1. L1 as a medium of instruction in primary and secondary school, with additional languages learned as electives. This is a model used in South Africa, where Afrikaans learners would be taught in Afrikaans and have one English lesson a day.
2. Six to eight years taught in L1 followed by dual-medium instruction. It is a model also used in South Africa.
3. Eight years taught in L1 followed by a complete switch to L2 by the ninth year. This is a model that has been used in Ethiopia where its students achieved an 83.7% pass rate when it was initially implemented versus a significant decrease to 44% when it was removed.

=== Bargaining theory ===
A common strategy that organizations and individuals use to influence multilingual education is sensitization. This is used as a means for elites to substantiate language choices in education. The strategy was incorporated through the research of Ericka Albaugh when she researched the process choosing language mediums in sub-Saharan Africa. In 2007, Albaugh introduced her bargaining theory method in her article entitled "Language Choice in Education: A Politics of Persuasion" which explains five key players who influence the decision of which language to use as the medium of instruction in Africa: nationalist leaders, bureaucrats, the ministry of education, parents and the regional elites.

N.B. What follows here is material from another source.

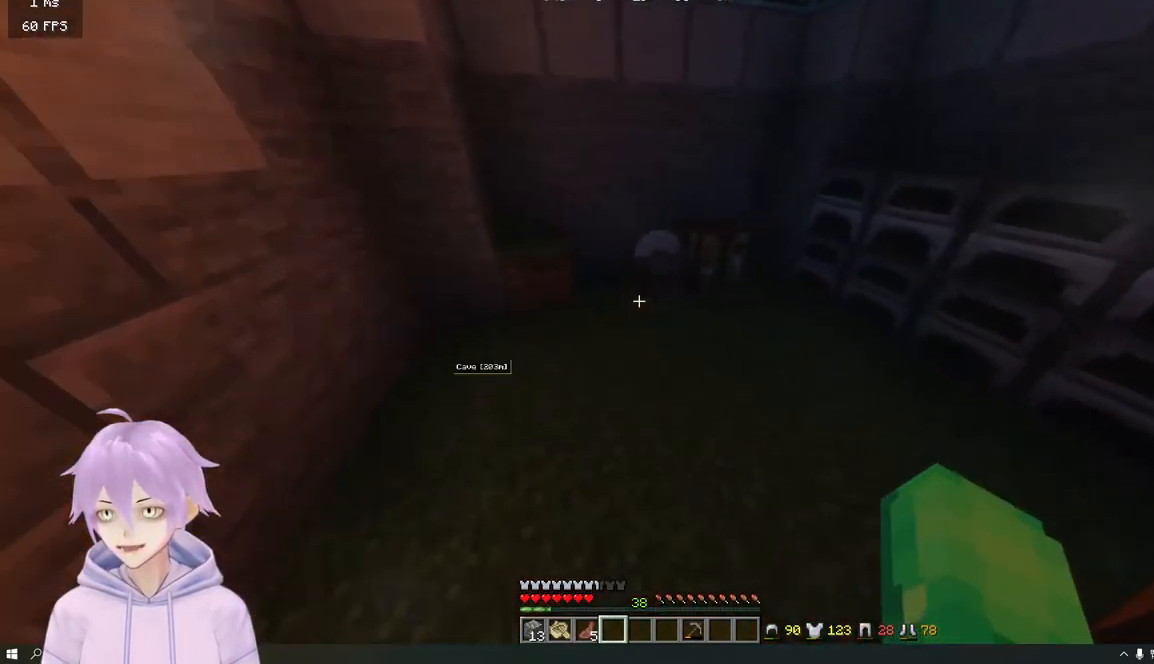
{"keys": ["w"], "mouse": [], "events": []}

- Nationalist leaders (mixture of both L1 and L2) face different recommendations in language reform based on the constituents that they represent.
- Bureaucrats (L2 preference) mostly consider using the mother tongue ineffective as a medium of instruction. Even in Ghana, for instance, some schools have ignored policies that instruct them to use L1 to an extent.
- The Ministry of Education (L1 preference) generally complies with the decision made by regional elites, as Albaugh claims lawmakers tend to face potential social sanctions if they try to introduce language reform.
- Parents (mixed preference of both L1 and L2) are divided on the preference of language used, primarily by age; younger parents are almost twice as resistant to using L1 instruction in schools than older ones for common reasons such as the economic advantages of learning European languages being more applicable.
- Regional elites (L1 preference) are language elites tend to advocate the benefits of using L1s based on observations made in their own regions, but this is not to claim that is the best medium of instruction.

=== International actors ===
Just like the UN, there are numerous NGOs and other IGOs which attempt to improve education in underdeveloped nations, including those in Africa, such as the Peace Corps, a United States volunteer agency that states their mission of education in Africa is to work with students to improve their learning capabilities and with teachers to improve their teaching ability in the English language. A prominent international NGO that has been working on multilingual education development on the ground in Africa for over fifty years is SIL, which introduced a mother tongue program called PROPELCA alongside prominent education leaders in Africa. The program was designed to facilitate teaching English and French through instruction in the mother tongue. Advocacy for this instructional design started in the Cameroon General Conference in 1995 by Maurice Tadadjeu, a professional linguist who worked with SIL. After receiving positive feedback, the design was tested in schools in Senegal and determined to be a success. Today, it is used as a template for teaching even more international languages through mother-tongue instruction due to further implementation and success in the West African countries of Cameroon, Ghana, and Senegal.